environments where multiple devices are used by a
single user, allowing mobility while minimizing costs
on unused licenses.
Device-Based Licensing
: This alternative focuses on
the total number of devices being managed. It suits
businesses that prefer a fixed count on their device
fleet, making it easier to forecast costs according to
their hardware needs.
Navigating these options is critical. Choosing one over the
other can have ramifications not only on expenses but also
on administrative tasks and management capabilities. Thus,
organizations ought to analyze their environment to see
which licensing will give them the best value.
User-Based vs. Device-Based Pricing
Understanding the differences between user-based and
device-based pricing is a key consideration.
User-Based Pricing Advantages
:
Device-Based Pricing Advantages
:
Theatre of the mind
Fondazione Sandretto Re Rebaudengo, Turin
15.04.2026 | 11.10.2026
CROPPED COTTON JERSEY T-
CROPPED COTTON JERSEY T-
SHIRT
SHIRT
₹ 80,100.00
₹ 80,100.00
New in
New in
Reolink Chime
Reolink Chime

::::::::::

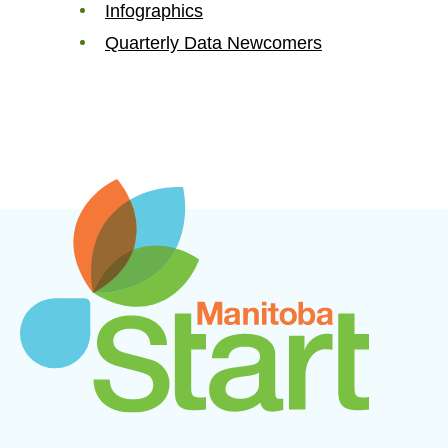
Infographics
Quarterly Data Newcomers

::::::::::

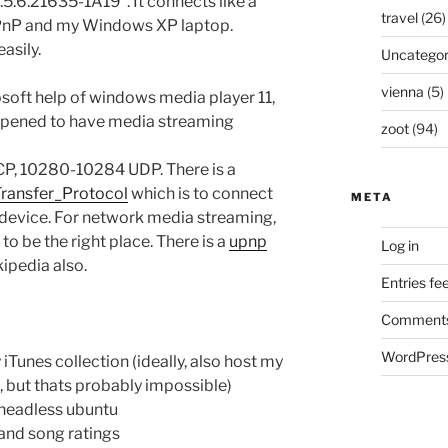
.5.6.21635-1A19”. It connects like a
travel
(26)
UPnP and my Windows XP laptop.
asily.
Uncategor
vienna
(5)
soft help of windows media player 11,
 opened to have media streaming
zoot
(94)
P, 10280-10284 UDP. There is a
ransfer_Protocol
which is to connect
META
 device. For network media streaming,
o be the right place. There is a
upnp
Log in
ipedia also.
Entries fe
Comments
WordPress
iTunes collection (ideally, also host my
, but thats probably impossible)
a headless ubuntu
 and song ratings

::::::::::

→ **Task description**
Look above for the line with "UPnP and my Windows XP laptop." and the line with "and song ratings". Write out those two lines and all the lines between them, exactly, and no others.

→ **Result below**
UPnP and my Windows XP laptop.
asily.
Uncategor
vienna
(5)
soft help of windows media player 11,
 opened to have media streaming
zoot
(94)
P, 10280-10284 UDP. There is a
ransfer_Protocol
which is to connect
META
 device. For network media streaming,
o be the right place. There is a
upnp
Log in
ipedia also.
Entries fe
Comments
WordPress
iTunes collection (ideally, also host my
, but thats probably impossible)
a headless ubuntu
 and song ratings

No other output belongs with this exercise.